Referendum in Montenegro Mehrheit für Unabhängigkeit zeichnet sich ab
Podgorica - Die Befürworter einer Unabhängigkeit Montenegros von Serbien erklärten sich am Abend zum Sieger des Referendums. "Ich darf verkünden, dass Montenegro heute abend ein unabhängiger Staat geworden ist", erklärte Predag Sekulic vom Block für die Unabhängigkeit. Die Ja-Stimmen hätten die erforderlichen 55 Prozent deutlich überschritten. Nach Angaben des unabhängigen Zentrums für freie Wahlen und Demokratie (Cesid) votierten 55,3 Prozent für den Abschied aus dem Staatenbund mit Serbien. Diese Hochrechnung basiere auf 299 repräsentativ ausgewählten Wahllokalen von insgesamt rund 1100.
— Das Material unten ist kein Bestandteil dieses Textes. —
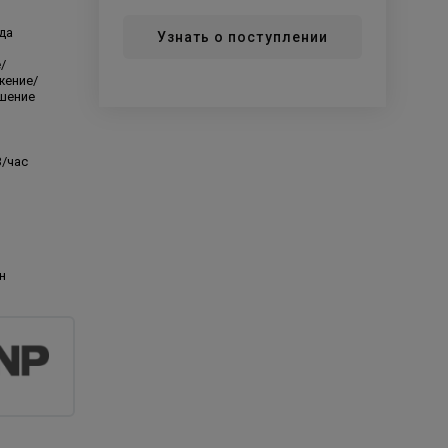
да
Узнать о поступлении
/
жение/
шение
3/час
н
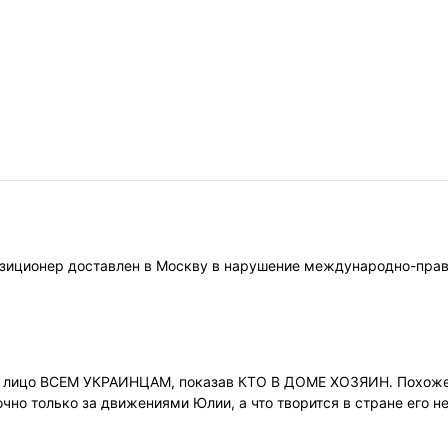
ппозиционер доставлен в Москву в нарушение международно-пра
в лицо ВСЕМ УКРАИНЦАМ, показав КТО В ДОМЕ ХОЗЯИН. Похоже,
но только за движениями Юлии, а что творится в стране его не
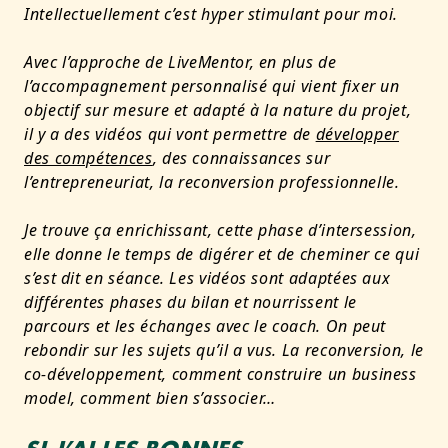
Intellectuellement c’est hyper stimulant pour moi.
Avec l’approche de LiveMentor, en plus de
l’accompagnement personnalisé qui vient fixer un
objectif sur mesure et adapté à la nature du projet,
il y a des vidéos qui vont permettre de
développer
des compétences
, des connaissances sur
l’entrepreneuriat, la reconversion professionnelle.
Je trouve ça enrichissant, cette phase d’intersession,
elle donne le temps de digérer et de cheminer ce qui
s’est dit en séance. Les vidéos sont adaptées aux
différentes phases du bilan et nourrissent le
parcours et les échanges avec le coach. On peut
rebondir sur les sujets qu’il a vus. La reconversion, le
co-développement, comment construire un business
model, comment bien s’associer…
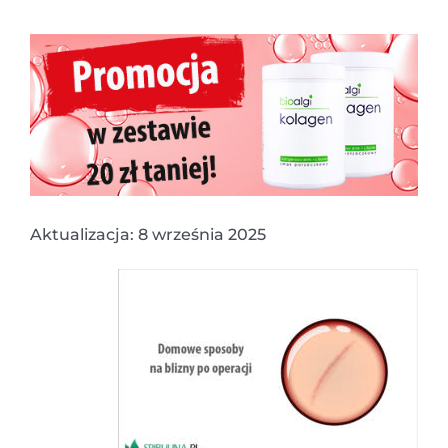
Aktualizacja: 8 września 2025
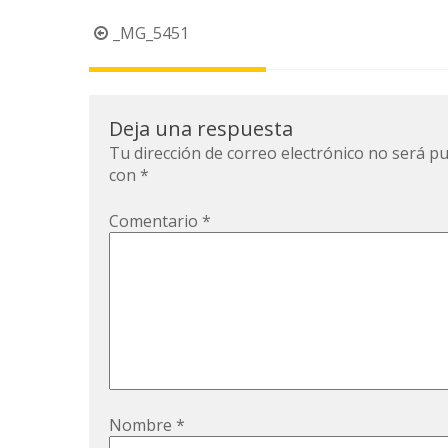
Navegación
_MG_5451
de
la
entrada
Deja una respuesta
Tu dirección de correo electrónico no será pu
con
*
Comentario
*
Nombre
*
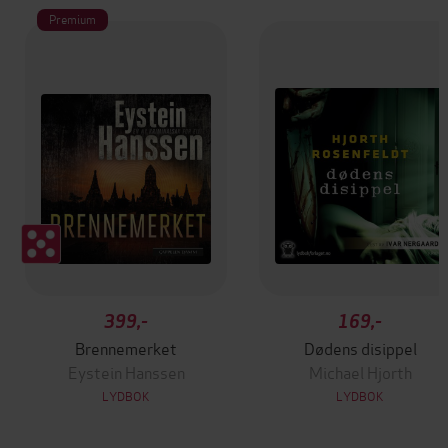
Premium
399,-
169,-
Brennemerket
Dødens disippel
Eystein Hanssen
Michael Hjorth
LYDBOK
LYDBOK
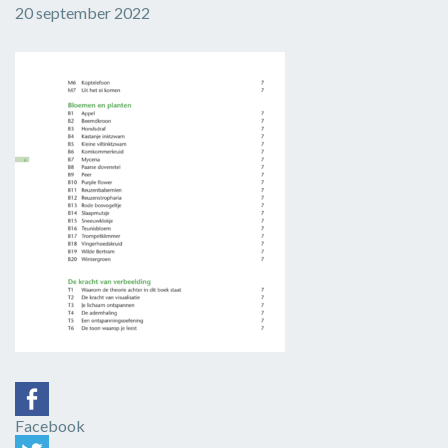
20 september 2022
Facebook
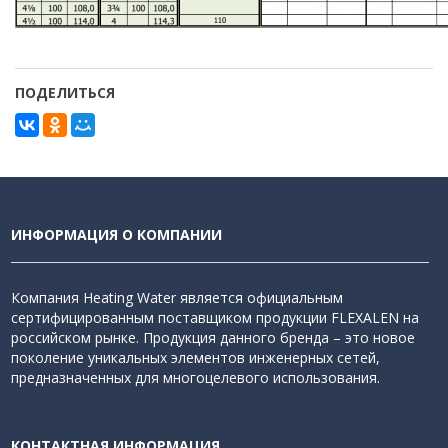
ПОДЕЛИТЬСЯ
ИНФОРМАЦИЯ О КОМПАНИИ
Компания Heating Water является официальным
сертифицированным поставщиком продукции FLEXALEN на
российском рынке. Продукция данного бренда – это новое
поколение уникальных элементов инженерных сетей,
предназначенных для многоцелевого использования.
КОНТАКТНАЯ ИНФОРМАЦИЯ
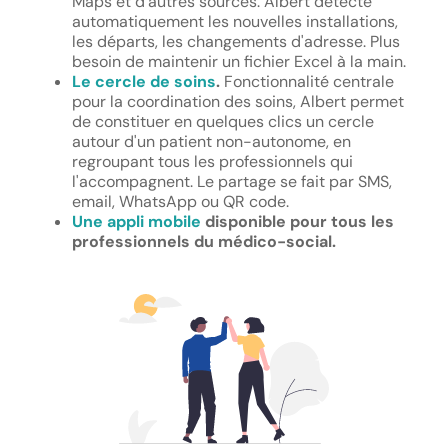
Maps et d'autres sources. Albert détecte
automatiquement les nouvelles installations,
les départs, les changements d'adresse. Plus
besoin de maintenir un fichier Excel à la main.
Le cercle de soins
.
Fonctionnalité centrale
pour la coordination des soins, Albert permet
de constituer en quelques clics un cercle
autour d'un patient non-autonome, en
regroupant tous les professionnels qui
l'accompagnent. Le partage se fait par SMS,
email, WhatsApp ou QR code.
Une appli mobile
disponible pour tous les
professionnels du médico-social.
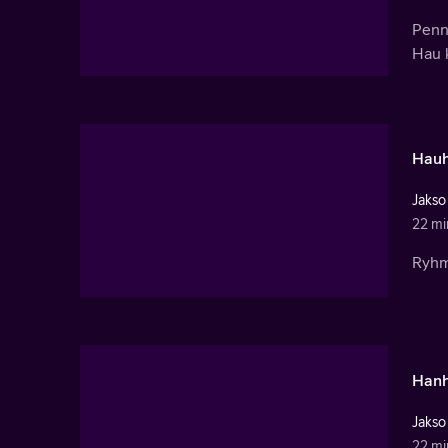
Penn
Hau k
Hauh
Jakso
22 mi
Ryhm
Hanh
Jakso
22 mi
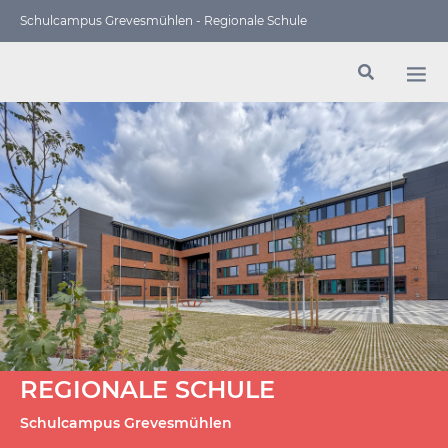
Schulcampus Grevesmühlen - Regionale Schule
REGIONALE SCHULE
Schulcampus Grevesmühlen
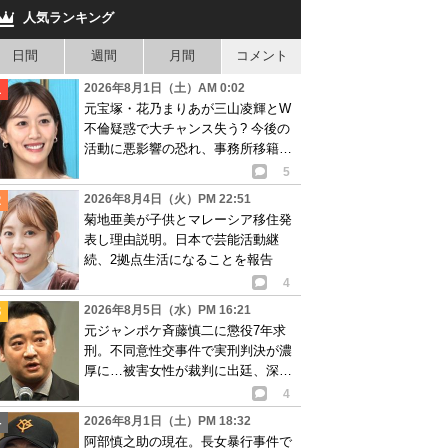
人気ランキング
日間
週間
月間
コメント
2026年8月1日（土）AM 0:02
元宝塚・花乃まりあが三山凌輝とW
不倫疑惑で大チャンス失う? 今後の
活動に悪影響の恐れ、事務所移籍が
消滅も?
5
2026年8月4日（火）PM 22:51
菊地亜美が子供とマレーシア移住発
表し理由説明。日本で芸能活動継
続、2拠点生活になることを報告
4
2026年8月5日（水）PM 16:21
元ジャンポケ斉藤慎二に懲役7年求
刑。不同意性交事件で実刑判決が濃
厚に…被害女性が裁判に出廷、深刻
な被害告白
4
2026年8月1日（土）PM 18:32
阿部慎之助の現在。長女暴行事件で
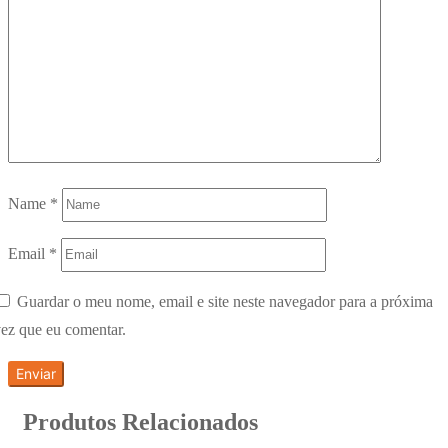
Name
*
Email
*
Guardar o meu nome, email e site neste navegador para a próxima
ez que eu comentar.
Produtos Relacionados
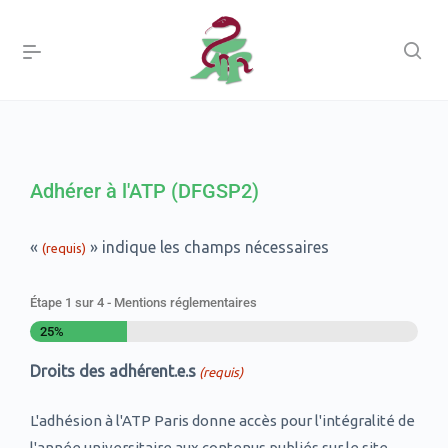
Adhérer à l'ATP (DFGSP2)
«
» indique les champs nécessaires
(requis)
Étape
1
sur
4
- Mentions réglementaires
25%
Droits des adhérent.e.s
(requis)
L'adhésion à l'ATP Paris donne accès pour l'intégralité de
l'année universitaire aux contenus publiés sur le site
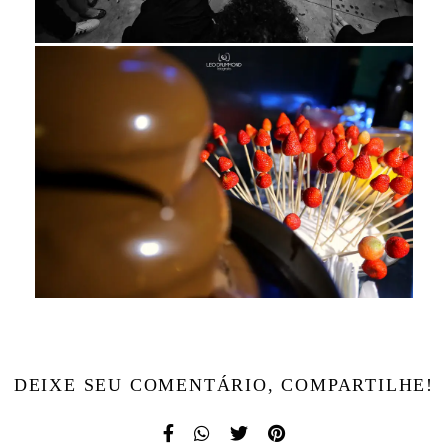
DEIXE SEU COMENTÁRIO, COMPARTILHE!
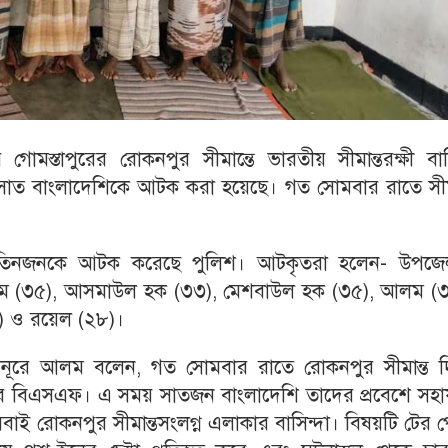
 গোমস্তাপুরের রোকনপুর সীমান্তে ভারতীয় সীমান্তরক্ষী বা
ত বাংলাদেশিকে আটক করা হয়েছে। গত সোমবার রাতে সীমা
 তিনজনকে আটক করেছে পুলিশ। আটকৃতরা হলেন- উপজে
জম (৩৫), আসমাউল হক (৩৩), মেশবাউল হক (৩৫), আলম (৩
৮) ও রয়েল (২৮)।
(ওসি) নূরে আলম বলেন, গত সোমবার রাতে রোকনপুর সীমান্ত 
রে বিএসএফ। এ সময় সাতজন বাংলাদেশি তাদের প্রবেশে সহা
ই রোকনপুর সীমান্তসংলগ্ন এলাকার বাসিন্দা। বিষয়টি টের 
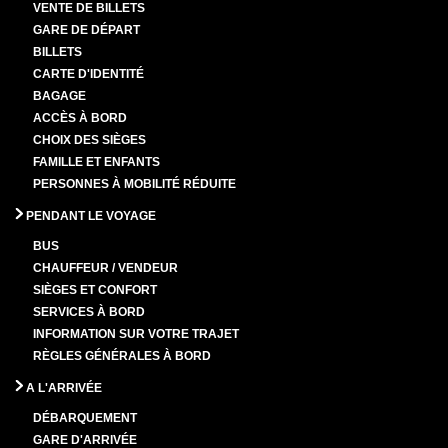
VENTE DE BILLETS
GARE DE DÉPART
BILLETS
CARTE D'IDENTITÉ
BAGAGE
ACCÈS À BORD
CHOIX DES SIÈGES
FAMILLE ET ENFANTS
PERSONNES À MOBILITÉ RÉDUITE
PENDANT LE VOYAGE
BUS
CHAUFFEUR / VENDEUR
SIÈGES ET CONFORT
SERVICES À BORD
INFORMATION SUR VOTRE TRAJET
RÈGLES GÉNÉRALES À BORD
A L'ARRIVÉE
DÉBARQUEMENT
GARE D'ARRIVÉE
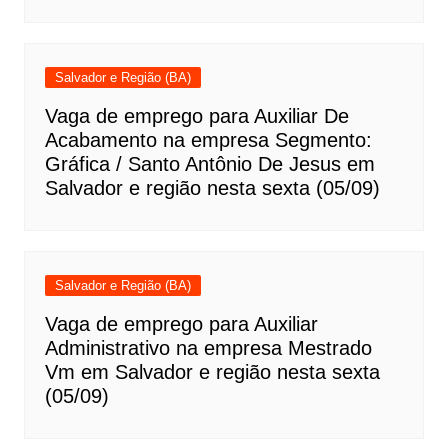
Salvador e Região (BA)
Vaga de emprego para Auxiliar De
Acabamento na empresa Segmento:
Gráfica / Santo Antônio De Jesus em
Salvador e região nesta sexta (05/09)
Salvador e Região (BA)
Vaga de emprego para Auxiliar
Administrativo na empresa Mestrado
Vm em Salvador e região nesta sexta
(05/09)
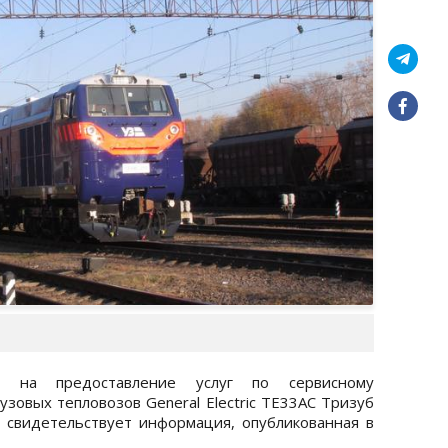
р на предоставление услуг по сервисному
зовых тепловозов General Electric ТЕ33АС Тризуб
м свидетельствует информация, опубликованная в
Nach Bekanntwerden der ersten Zahlen zogen Unabhängigkeits-Befürworter durch die Straßen, schossen vor Freude in die Luft und zündeten Feuerwerkskörper. Der Chef der Unabhängigkeits-Gegner Predrag Bulatovic lehnte indes ein Eingeständnis einer Niederlage ab. Er wolle auf die offizielle Bekanntgabe der Ergebnisse warten, sagte er am Abend.
Das Unabhängigkeitsreferendum in Montenegro hatte eine Wahl-Rekordbeteiligung verzeichnet. Kurz vor Schließung der Wahllokale hatte die Wahlbeteiligung bei mehr als 86 Prozent gelegen. Bei der letzten Parlamentswahl vor vier Jahren waren rund 77 Prozent zur Wahl gegangen.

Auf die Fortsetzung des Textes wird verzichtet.